* Start Article *

But to George’s mind, “Being for the Benefit of Mr. Kite!” still lacked the calliope sound that he had originally envisioned. At this juncture, he turned to Emerick, “who by this stage was more than my engineer on our extraordinary album, he was my co-conspirator,” and they reasoned that they could simulate the circus ambience via artificial means. Having scoured the EMI archives for recordings of calliopes and organs, Martin and his production team selected a series of musical snatches from the sound-effects records, which Emerick dutifully transferred to tape. “We’re going to try something here,” Martin explained to his engineer. “I want you to cut that tape there up into sections that are roughly 15-inches long.” Soon, Martin, Emerick, and Lush had “a small pyramid of worm-like tape fragments piled up on the floor at our feet. ‘Now,’ I said, ‘pick them all up and fling them into the air!’” As George later recalled, “It was a wonderful moment—it snowed pieces of tape all over the control room. I had an instant flashback to the day I was demobbed out of the Fleet Air Arm in 1947. The last thing the Navy gave me was my gratuity of £260, all in single pound notes. It was the largest amount of money I had ever had. When I arrived home, the first thing I did was to take out that wodge of massive old pound notes, fling them all over the room, and rush about trying to catch them. Wonderful!”36
Selecting the pieces of tape at random, George and his team spliced the pieces of tape together. “Strangely enough,” George recalled, “Sod’s Law being what it is, some of the pieces of tape went back together almost where they’d started. We got round that by turning anything that sounded like it might be in the correct sequence around and splicing it in back to front.” The result was a “chaotic mass of sound: it was impossible to identify the tunes they had come from, but it was unmistakably a steam organ. Perfect! There was the fairground atmosphere we had been looking for. John was thrilled to bits with it.” Later, on March 29, Martin superimposed the tape loop, which consisted of nineteen separate organ snatches, onto the basic rhythm track for “Being for the Benefit for Mr. Kite!” and the madcap song had finally been captured. On Tuesday, February 21, George and the bandmates returned to “Fixing a Hole,” picking up where they’d left off at Regent Sound back on February 9. After carrying out a reduction mix, Martin recorded a new lead vocal by McCartney, which the Beatle subsequently double-tracked.37
At this point, George and the bandmates were completing new tracks at an impressive clip. The next evening, Wednesday, February 22, saw the most important finishing touch superimposed onto “A Day in the Life.” Working in Studio 2, George instructed Abbey Road personnel to gather up as many pianos as they possibly could. The assembled keyboards included two Steinway grand pianos, a Steinway upright—slightly out of tune in order to produce a honky-tonk effect—a “blond-wood spinet,” and Martin’s harmonium, which was screened off in the rear of the studio given the ambient sound produced by the instrument’s bellows. All of the Beatles participated in the overdub—save for Harrison, who was late in arriving that evening—along with Mal Evans and Martin. Having agreed with their producer that the gigantic om was “pathetic,” the Beatles wanted to replace the hummed E major chord with something far more powerful and arresting. A thundering piano crash seemed like it might just do the trick. “To get as strong an attack as possible, everyone decided to play standing up instead of sitting down,” Geoff later recalled. “John, Mal, and George Martin each stood behind a different piano, while Ringo and Paul shared the out-of-tune Steinway upright.” With McCartney taking charge of the proceedings, the Beatle counted the players in for take one:
McCartney: “Have you got your loud pedal down, Mal?”

* End Article *
* Start Data rows *

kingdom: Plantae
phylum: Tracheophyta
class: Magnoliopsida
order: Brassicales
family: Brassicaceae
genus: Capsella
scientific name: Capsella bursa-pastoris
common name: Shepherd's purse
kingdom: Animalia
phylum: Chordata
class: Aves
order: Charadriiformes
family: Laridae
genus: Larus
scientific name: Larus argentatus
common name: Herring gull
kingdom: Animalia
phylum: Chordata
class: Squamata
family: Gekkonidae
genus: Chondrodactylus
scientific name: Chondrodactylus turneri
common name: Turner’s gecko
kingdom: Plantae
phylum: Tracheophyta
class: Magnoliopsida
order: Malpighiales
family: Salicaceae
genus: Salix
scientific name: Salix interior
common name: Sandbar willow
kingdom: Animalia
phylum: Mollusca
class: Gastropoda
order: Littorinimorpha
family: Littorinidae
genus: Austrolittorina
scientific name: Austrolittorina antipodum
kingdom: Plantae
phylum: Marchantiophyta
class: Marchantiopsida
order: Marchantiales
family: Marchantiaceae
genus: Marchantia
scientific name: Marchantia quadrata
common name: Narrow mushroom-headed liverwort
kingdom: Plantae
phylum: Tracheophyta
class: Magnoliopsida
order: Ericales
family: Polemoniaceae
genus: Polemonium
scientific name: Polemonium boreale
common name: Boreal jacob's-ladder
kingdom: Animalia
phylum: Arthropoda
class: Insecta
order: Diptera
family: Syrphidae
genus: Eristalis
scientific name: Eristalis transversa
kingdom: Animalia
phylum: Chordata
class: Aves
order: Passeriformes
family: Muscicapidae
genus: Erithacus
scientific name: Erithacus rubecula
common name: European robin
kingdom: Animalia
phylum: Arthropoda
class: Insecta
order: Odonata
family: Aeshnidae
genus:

* End Data rows *

Stated exercise:
In the passage about the Beatles' recording sessions, how many separate organ snatches made up the tape loop that Martin superimposed on March 29?

The reply:
Nineteen.